**Activity:** Only a number is expected in reply: the count of lines below where the word "duties" occurs.

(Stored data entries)
——
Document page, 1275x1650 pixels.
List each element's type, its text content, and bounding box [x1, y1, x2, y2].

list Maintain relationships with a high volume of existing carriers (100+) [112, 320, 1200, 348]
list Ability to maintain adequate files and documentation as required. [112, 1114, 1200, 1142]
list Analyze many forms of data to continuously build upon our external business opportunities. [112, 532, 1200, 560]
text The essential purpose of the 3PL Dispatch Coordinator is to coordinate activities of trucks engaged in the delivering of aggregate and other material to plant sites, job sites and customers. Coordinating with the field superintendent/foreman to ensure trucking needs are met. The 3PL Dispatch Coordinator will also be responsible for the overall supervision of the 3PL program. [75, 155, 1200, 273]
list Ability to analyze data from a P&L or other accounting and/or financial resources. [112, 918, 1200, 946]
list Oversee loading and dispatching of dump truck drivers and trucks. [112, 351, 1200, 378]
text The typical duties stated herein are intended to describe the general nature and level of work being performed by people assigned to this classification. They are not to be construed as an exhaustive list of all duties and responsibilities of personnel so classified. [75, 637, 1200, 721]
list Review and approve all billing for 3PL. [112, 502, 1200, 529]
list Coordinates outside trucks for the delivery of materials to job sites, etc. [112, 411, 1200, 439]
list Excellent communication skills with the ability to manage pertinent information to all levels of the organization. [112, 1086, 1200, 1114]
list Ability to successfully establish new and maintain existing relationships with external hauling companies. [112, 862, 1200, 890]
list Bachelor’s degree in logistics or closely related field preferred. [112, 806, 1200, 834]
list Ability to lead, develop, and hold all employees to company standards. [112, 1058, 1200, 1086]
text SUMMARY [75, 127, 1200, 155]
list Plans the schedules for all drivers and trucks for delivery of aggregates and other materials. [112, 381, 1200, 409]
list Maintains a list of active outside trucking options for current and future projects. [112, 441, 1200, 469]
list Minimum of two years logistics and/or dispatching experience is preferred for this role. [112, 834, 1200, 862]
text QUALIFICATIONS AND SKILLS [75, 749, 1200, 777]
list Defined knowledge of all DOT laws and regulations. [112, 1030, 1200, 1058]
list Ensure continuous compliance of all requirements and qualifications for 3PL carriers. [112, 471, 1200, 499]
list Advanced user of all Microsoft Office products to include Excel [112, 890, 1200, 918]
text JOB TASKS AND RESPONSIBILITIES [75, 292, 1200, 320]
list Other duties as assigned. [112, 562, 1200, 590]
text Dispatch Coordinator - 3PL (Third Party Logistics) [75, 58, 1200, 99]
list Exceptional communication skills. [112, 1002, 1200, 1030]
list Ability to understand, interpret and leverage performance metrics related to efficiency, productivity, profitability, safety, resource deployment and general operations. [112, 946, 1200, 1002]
——
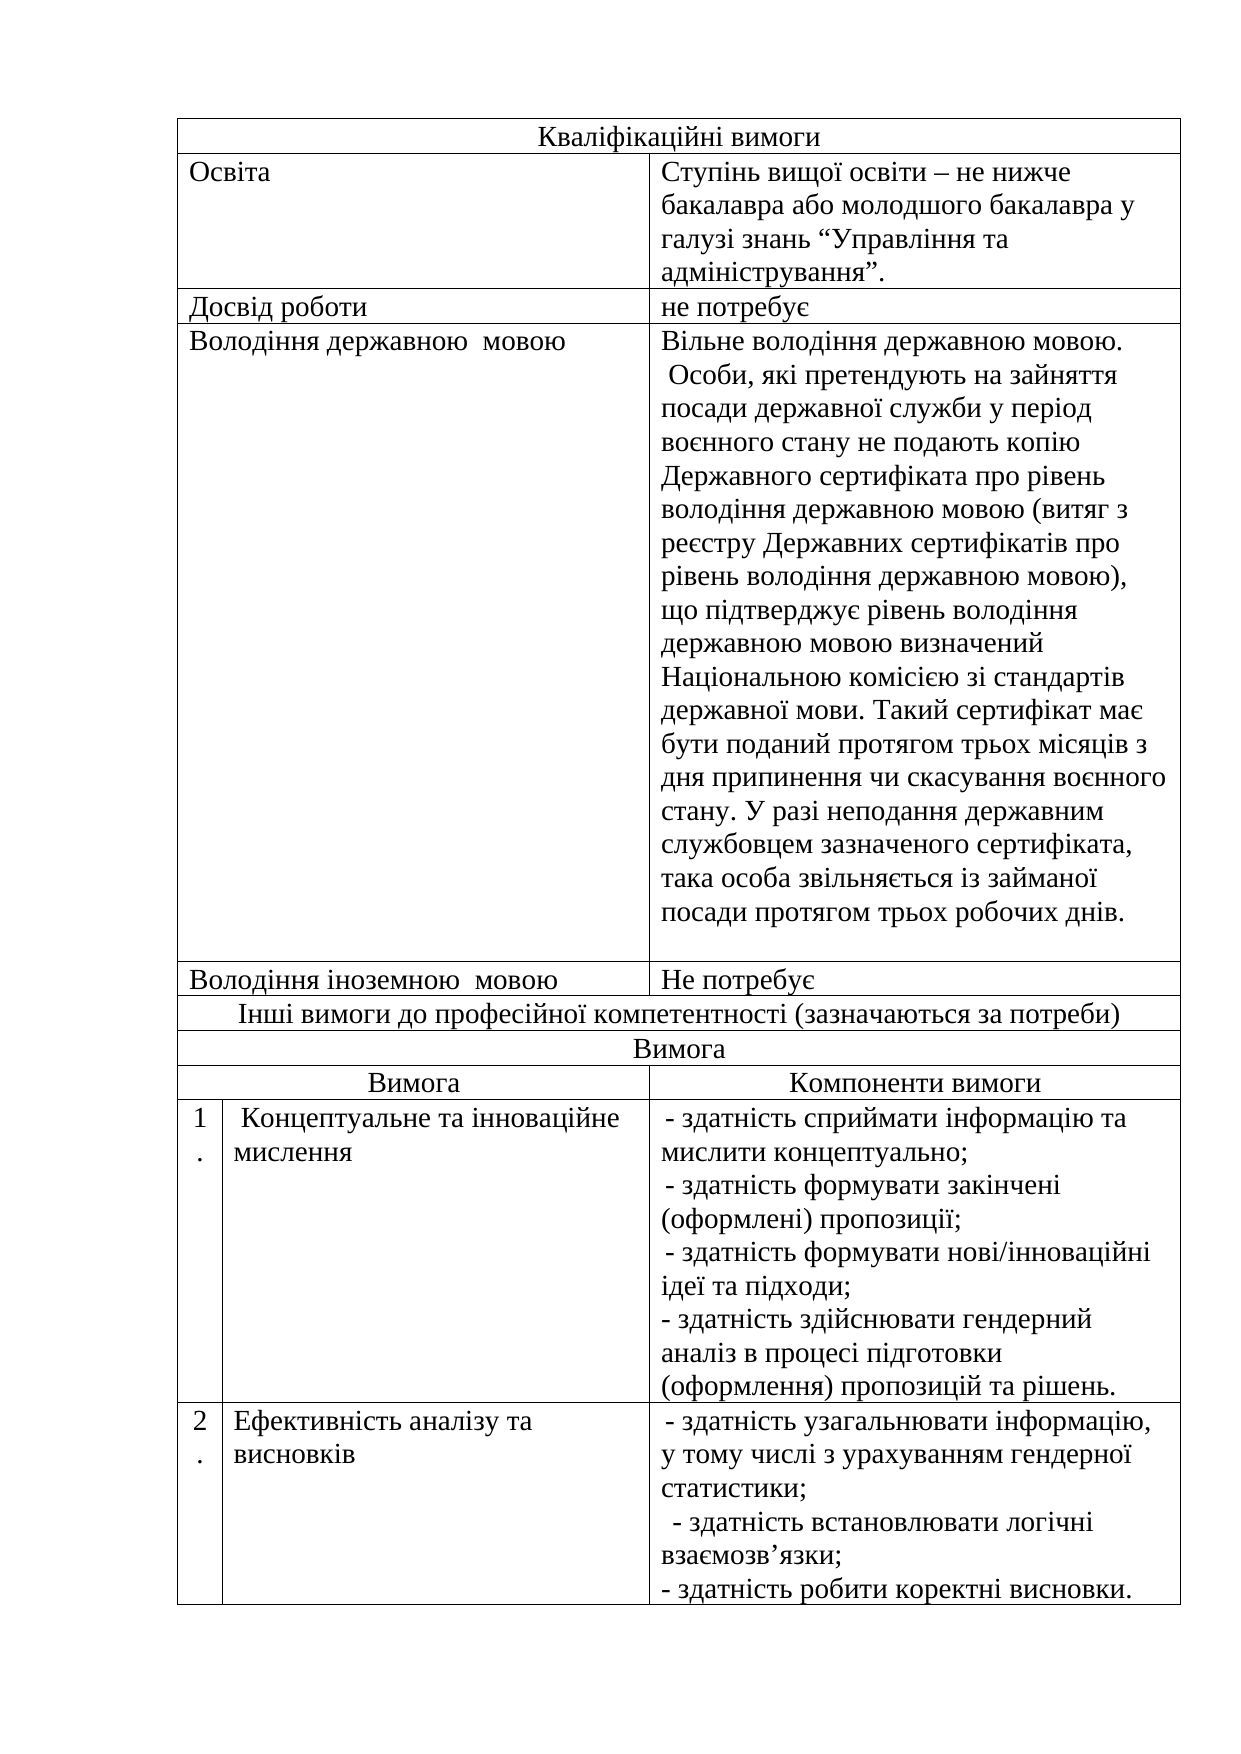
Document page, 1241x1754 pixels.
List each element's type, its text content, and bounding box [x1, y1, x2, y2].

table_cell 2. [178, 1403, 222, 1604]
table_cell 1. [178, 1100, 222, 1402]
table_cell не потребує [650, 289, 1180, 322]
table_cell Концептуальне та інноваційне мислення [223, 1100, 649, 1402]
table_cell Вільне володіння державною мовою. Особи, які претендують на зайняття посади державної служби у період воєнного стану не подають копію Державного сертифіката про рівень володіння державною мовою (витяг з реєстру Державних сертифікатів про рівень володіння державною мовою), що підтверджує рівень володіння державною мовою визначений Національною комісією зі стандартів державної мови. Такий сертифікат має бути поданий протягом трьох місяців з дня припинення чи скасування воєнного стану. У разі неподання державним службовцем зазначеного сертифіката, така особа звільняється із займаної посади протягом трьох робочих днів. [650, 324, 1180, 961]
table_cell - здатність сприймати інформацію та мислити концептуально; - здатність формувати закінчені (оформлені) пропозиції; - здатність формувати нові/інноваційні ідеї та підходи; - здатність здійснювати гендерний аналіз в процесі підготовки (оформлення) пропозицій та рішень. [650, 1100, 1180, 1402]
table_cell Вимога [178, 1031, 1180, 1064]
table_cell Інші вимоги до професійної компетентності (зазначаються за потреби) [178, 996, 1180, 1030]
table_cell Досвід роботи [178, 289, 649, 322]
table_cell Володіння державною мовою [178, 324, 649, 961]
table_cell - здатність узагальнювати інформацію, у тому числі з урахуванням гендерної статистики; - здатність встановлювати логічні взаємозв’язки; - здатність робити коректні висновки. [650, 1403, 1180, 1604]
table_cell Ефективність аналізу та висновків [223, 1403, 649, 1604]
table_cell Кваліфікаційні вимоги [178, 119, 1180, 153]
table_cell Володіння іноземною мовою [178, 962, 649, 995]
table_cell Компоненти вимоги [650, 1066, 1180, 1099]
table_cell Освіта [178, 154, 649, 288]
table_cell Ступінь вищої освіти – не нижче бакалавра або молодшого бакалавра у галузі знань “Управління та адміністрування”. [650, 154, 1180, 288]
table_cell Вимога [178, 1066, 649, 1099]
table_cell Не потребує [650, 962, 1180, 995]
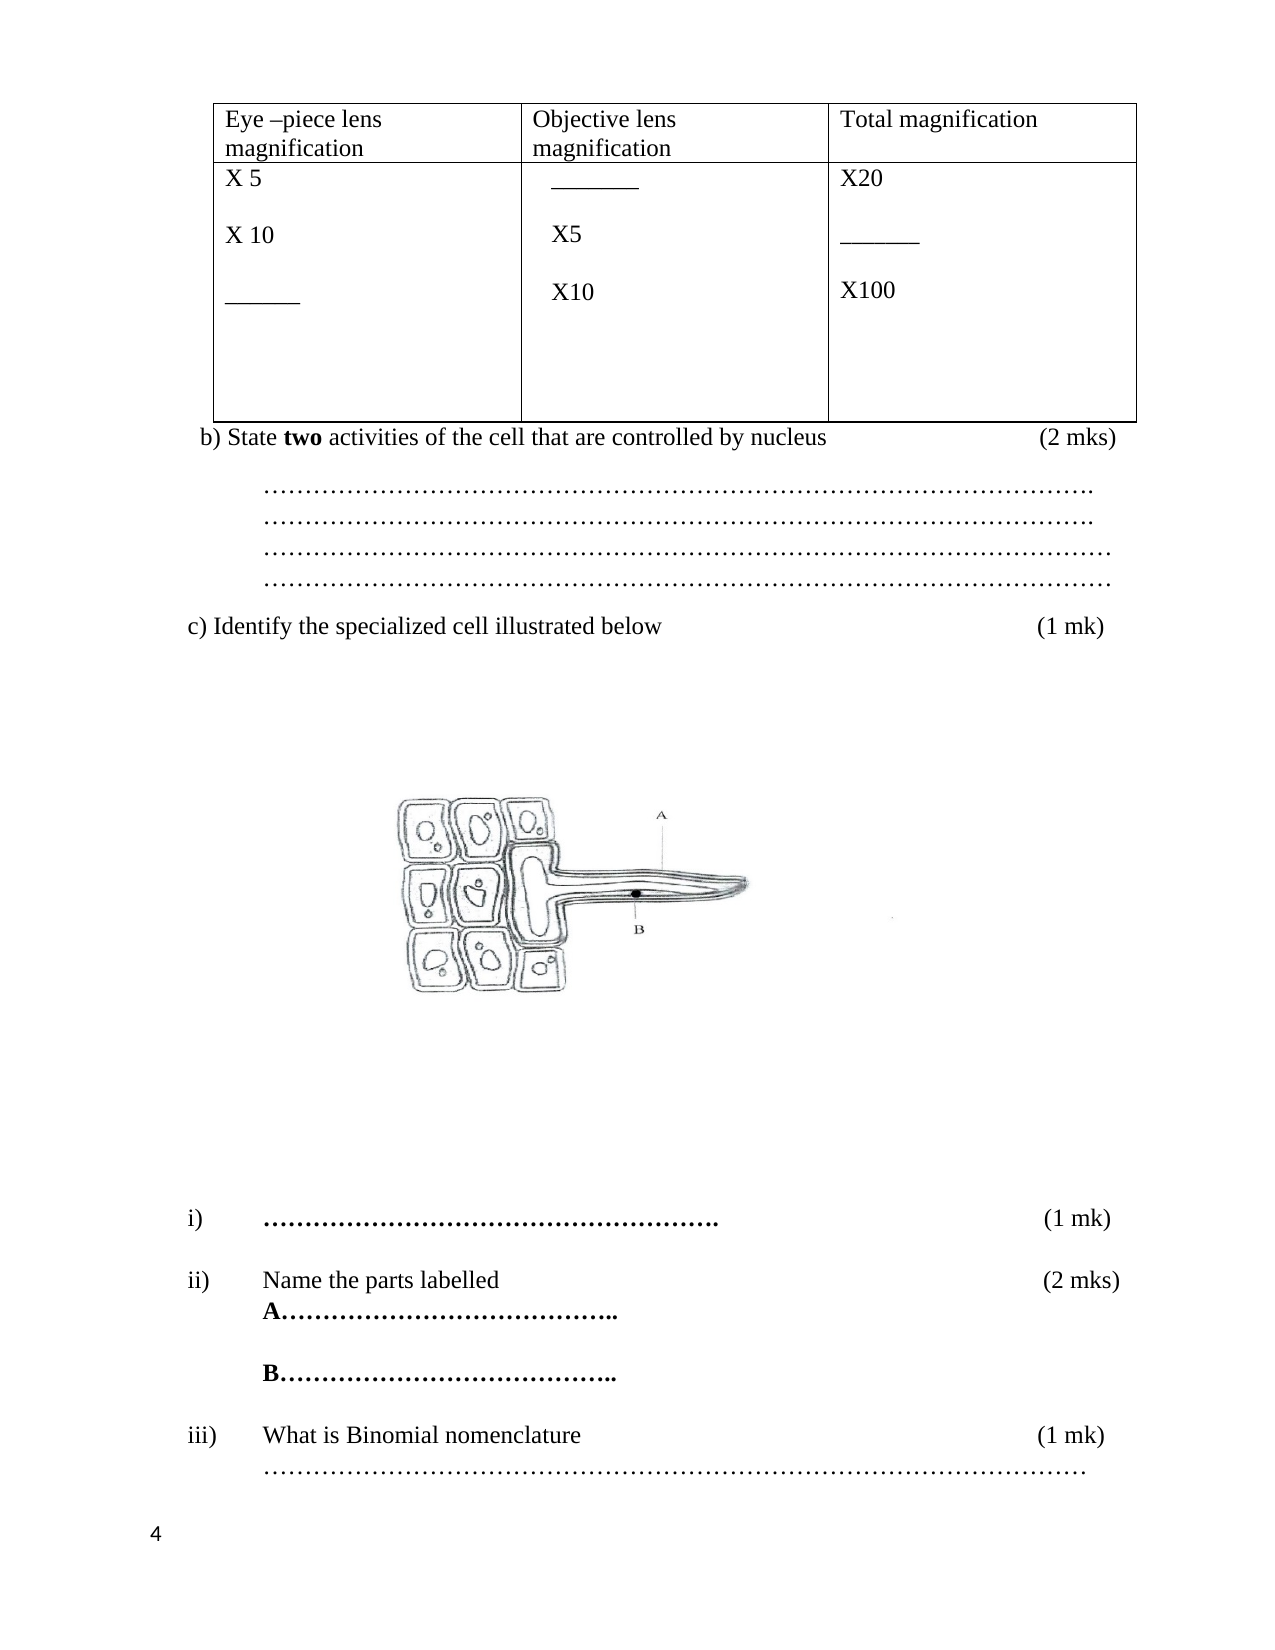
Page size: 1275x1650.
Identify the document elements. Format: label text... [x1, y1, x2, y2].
——
**Output for this exercise:** 2